Effective estate plans meet many needs: providing an adequate standard of living during the estateholder’s life, efficient transfer of property after death, maximizing the amount passed to heirs, and limiting inconveniences and delays for beneficiaries. Most estate plans require the knowledge and skills of many diverse professions working together. These professionals typically have a passing knowledge of each other’s fields — but the complexity of most estate plans requires them to bring their individual skills together to create an effective, detailed plan.

Attorney
A properly planned estate relies on legal documentation that provides detailed instructions to the executor, trustee, survivors, and the probate system. Wills, trust agreements, and other documents must be drafted properly — courts interpret them literally, so proper language and form are essential. An attorney familiar with the laws of the estateholder’s state of domicile should draft the will, since the domicile state has jurisdiction over the final disposition of the estate. For complex estates, an attorney specializing in estate law and the tax code is essential.
Accountant
The accountant often has the earliest and broadest view of the estate’s financial condition — particularly regarding business interests. After the estateholder’s death, the accountant will be called on to complete the necessary income and death tax returns. Given a continually changing tax code, an experienced accountant is a critical team member. For complex plans, an accountant specializing in estate taxation is essential.
Life Insurance Agent
Most estate plans require additional sources of liquidity to ensure proper execution. Life insurance policies commonly provide the needed cash. An experienced life agent can find the most appropriate coverage for the estateholder’s situation — balancing lifetime cash values, tax-deferred growth, and death benefits that provide estate liquidity.
Financial Planner
The financial planner is usually the integrator of the individual contributions of all other team members. The goal is to create a lifetime plan of which the estate plan is simply the final component — coordinating the estate plan with retirement planning, insurance coverage, personal investments, and income tax strategies to provide the broadest perspective.

• _GIVEN RECORDS_:
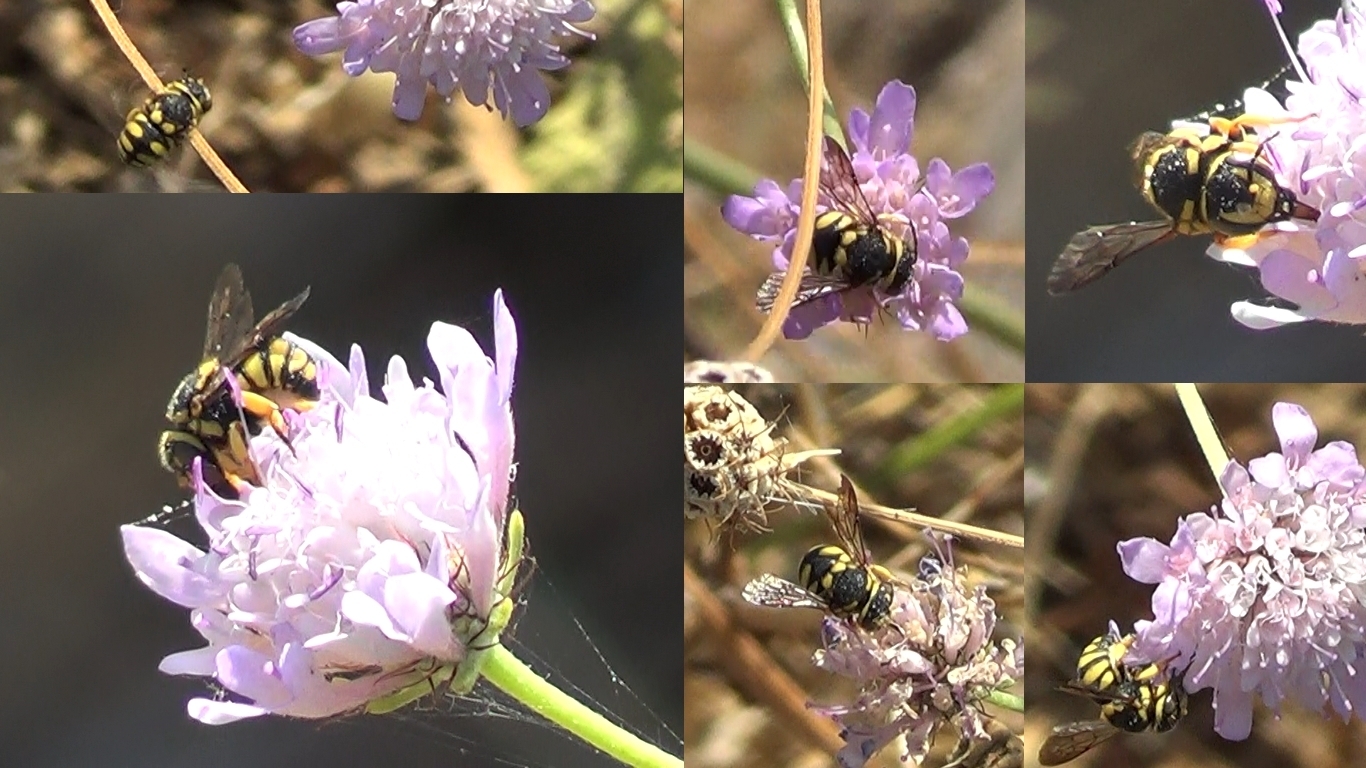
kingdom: Animalia
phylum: Arthropoda
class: Insecta
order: Hymenoptera
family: Megachilidae
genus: Anthidiellum
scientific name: Anthidiellum strigatum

• _EXERCISE DESCRIPTION_:
Carry on the text about the estate planning team from the end of its last sentence. The rows come from a separate source.

• _EXERCISE OUTPUT_:
Fiduciaries

To a great extent, the level of success achieved by the estate plan rests with the fiduciaries selected by the estateholder. Executors manage the probate estate and settle debts and obligations. Trustees manage property placed in trust. Their skills and aptitudes have a great impact on the ultimate success or failure of the plan.

Often, the estate planning team includes these fiduciaries — especially professional trust officers who deal with estate planning matters daily. In the case of non-professional fiduciaries (family members or friends), the estateholder may not wish to include them in the planning process. However, the estateholder must confirm that nominated fiduciaries are willing and able to perform these critical functions and communicate a general sense of the plan to them.

The Most Important Team Member
The most important member of the estate planning team is the estateholder. The various professionals can assist in designing the plan, but it is the individual estateholder who must decide the details. Every estate plan is a unique creation tailored to the individual’s circumstances. There are no “right” solutions — the estateholder must ultimately decide which strategies are most suitable for his or her situation.